When we rise from our beds on Sunday morning and come to Church, we want to be a part of the Body of Christ – the very Church that Jesus generated. We do not want a Church fathered by a man or a group of men, a few hundred years ago, regardless of how good, intelligent or decent they may have been. We want the genuine article, the real thing itself. We want to be part of the Church that Jesus Christ said he would return for one day. Thus the Anglican way begins not with theological abstractions, individual conversion experiences, moralism, self-esteem, or subjectivity. Rather, it begins with our common life in the Church as the Body of Christ. The most basic fact of our existence is not that we are thrown into the world as isolated, individual human beings, but that we have been baptized into the Holy Catholic Church, which is an extension of the eternal life of God the Holy Trinity working in this world. The Church is given and we find ourselves (from our subjective side) wandering through her doors thankful for the meaning, purpose, and truth that God has graciously given us.

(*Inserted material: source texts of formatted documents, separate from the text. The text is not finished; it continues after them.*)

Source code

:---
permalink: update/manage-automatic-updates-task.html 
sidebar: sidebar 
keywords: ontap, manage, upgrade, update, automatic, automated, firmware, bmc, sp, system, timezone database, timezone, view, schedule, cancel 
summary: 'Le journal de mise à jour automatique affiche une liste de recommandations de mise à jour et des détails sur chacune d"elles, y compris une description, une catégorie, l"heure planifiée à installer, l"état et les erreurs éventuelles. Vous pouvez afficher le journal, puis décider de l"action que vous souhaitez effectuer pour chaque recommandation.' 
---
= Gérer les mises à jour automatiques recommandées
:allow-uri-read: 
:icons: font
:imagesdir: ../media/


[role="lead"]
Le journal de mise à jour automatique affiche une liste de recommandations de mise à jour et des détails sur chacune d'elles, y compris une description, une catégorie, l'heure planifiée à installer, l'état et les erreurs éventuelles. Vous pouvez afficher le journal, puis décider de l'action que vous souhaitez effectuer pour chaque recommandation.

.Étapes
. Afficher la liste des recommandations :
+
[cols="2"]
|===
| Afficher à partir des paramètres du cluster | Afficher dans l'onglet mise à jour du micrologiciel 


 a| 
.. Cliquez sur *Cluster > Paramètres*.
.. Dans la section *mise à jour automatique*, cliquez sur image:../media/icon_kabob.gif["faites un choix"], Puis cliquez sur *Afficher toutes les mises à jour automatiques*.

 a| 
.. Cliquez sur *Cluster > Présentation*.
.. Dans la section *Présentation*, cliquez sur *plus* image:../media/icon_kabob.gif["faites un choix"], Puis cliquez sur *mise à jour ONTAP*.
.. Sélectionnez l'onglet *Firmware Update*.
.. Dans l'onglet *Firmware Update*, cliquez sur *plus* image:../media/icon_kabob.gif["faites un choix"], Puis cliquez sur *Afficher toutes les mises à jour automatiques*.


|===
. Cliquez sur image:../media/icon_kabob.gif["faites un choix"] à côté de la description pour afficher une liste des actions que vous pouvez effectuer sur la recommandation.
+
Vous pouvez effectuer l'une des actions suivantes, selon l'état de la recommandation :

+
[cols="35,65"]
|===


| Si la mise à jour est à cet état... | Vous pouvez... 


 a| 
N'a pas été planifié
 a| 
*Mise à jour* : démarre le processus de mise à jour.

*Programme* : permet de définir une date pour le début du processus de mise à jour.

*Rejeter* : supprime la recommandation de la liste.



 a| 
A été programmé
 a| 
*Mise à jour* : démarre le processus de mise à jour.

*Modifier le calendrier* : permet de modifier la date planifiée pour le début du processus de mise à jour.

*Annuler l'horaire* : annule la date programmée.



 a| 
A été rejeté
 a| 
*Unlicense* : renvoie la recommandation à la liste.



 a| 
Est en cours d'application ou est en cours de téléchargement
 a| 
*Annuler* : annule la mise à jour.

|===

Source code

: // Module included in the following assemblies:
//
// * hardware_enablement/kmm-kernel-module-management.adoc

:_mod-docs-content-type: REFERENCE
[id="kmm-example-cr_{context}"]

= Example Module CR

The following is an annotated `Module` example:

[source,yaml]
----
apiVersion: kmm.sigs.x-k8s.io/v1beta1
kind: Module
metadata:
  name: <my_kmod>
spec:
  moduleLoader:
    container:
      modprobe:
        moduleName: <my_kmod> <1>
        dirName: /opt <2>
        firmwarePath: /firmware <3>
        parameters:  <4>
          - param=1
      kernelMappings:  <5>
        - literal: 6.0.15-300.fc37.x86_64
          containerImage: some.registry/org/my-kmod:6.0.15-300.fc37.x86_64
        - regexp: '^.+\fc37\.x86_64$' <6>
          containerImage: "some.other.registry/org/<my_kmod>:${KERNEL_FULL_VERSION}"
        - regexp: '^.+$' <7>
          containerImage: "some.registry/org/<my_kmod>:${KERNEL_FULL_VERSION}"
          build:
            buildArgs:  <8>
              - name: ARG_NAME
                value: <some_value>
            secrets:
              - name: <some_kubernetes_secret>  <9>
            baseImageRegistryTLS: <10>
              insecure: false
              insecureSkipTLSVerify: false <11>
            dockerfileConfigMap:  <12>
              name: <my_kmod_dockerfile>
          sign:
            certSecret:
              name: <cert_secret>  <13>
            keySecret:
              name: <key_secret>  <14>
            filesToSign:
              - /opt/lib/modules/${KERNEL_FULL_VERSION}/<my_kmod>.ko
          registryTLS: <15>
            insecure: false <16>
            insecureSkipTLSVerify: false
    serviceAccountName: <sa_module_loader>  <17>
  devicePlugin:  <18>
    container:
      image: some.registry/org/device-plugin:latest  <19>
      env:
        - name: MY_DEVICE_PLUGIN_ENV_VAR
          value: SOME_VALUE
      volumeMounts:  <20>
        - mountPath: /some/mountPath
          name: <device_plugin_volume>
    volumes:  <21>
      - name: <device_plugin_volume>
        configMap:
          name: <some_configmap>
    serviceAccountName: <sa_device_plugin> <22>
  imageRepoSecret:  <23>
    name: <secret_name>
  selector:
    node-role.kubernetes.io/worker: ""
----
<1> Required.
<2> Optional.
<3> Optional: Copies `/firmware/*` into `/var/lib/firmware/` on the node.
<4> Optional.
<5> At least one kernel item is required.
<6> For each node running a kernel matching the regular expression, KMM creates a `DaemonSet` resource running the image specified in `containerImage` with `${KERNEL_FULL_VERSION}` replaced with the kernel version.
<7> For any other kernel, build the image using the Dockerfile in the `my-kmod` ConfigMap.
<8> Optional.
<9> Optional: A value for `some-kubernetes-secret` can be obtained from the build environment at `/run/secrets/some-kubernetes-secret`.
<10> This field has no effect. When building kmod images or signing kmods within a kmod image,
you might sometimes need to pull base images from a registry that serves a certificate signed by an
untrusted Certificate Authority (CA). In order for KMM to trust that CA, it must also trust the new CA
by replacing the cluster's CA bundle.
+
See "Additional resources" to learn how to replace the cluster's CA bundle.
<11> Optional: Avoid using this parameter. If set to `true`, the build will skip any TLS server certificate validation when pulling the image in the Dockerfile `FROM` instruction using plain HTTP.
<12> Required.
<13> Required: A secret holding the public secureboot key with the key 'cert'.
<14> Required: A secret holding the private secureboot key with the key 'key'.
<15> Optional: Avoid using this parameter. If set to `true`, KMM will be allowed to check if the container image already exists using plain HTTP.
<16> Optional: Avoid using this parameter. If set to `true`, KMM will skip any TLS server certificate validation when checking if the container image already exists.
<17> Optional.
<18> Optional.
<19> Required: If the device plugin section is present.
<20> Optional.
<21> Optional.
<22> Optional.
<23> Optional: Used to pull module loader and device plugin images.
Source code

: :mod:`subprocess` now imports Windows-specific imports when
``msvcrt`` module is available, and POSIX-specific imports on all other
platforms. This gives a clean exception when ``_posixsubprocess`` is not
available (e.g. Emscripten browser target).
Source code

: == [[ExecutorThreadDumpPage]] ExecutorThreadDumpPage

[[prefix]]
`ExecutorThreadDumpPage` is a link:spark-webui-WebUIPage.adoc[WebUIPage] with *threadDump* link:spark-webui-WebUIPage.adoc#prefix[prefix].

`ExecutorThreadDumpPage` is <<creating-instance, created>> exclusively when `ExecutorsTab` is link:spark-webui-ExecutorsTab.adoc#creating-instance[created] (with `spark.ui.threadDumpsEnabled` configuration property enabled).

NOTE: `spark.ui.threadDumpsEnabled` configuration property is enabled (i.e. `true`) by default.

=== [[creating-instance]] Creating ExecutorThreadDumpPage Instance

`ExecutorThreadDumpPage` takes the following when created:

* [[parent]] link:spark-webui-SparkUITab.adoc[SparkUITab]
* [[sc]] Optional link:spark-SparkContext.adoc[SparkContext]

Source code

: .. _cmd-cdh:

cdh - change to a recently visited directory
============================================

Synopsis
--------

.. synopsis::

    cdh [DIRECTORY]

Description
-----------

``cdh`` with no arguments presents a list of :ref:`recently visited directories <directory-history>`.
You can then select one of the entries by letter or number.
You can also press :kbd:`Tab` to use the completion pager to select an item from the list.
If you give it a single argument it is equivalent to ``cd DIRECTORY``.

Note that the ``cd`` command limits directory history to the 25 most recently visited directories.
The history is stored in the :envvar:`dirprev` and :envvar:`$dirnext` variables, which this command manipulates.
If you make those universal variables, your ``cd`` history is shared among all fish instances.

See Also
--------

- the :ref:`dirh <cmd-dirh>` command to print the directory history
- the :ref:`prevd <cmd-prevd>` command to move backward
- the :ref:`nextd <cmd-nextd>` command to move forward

Again, let us say that we have come to church on the First Sunday of Advent. The processional hymn would be hymn # 1, Come Thou Long Expected Jesus. It refers to Jesus as having “a people,” not merely being in a “relationship” with individual persons. This “people” gathers on Sunday mornings to worship him in a very specific way that they believe he has directed. We have a common life in Christ, a life that we share not only with those who are physically with us on Sunday morning, but also with those we refer to as the blessed departed: handmaidens and servants of God like Peter and Paul, John and Mary, Stephen, Ignatius, Felicitas, Perpetua, Lucia, Cecilia, the Ethiopian Eunuch pictured below, and all the saints of God who are presently in the company of our Lord Jesus Christ.
In Wesley’s hymn we literally sing a prayer that Christ will soon come to set his “people” free. Freedom, according to the Book of Common Prayer, is perfected in the worship of God (BCP p.17). What that means is that human beings are made to worship and love God and when we discover that we may worship him in the liturgy we discover the freedom to be the people we are meant to be. A free man or a free woman is a beautiful and terrible thing to behold. An authentic fear of God sets us free from all the large as well as the pecuine fears that try to roost in our life. The celebrant says the Collect for Purity after the processional hymn:
“Almighty God, unto whom all hearts are open, all desires known, and from whom no secrets are hid; Cleanse the thoughts of our hearts by the inspiration of thy Holy Spirit, that we may perfectly love thee, and worthily magnify they holy Name; through Christ our Lord. Amen.”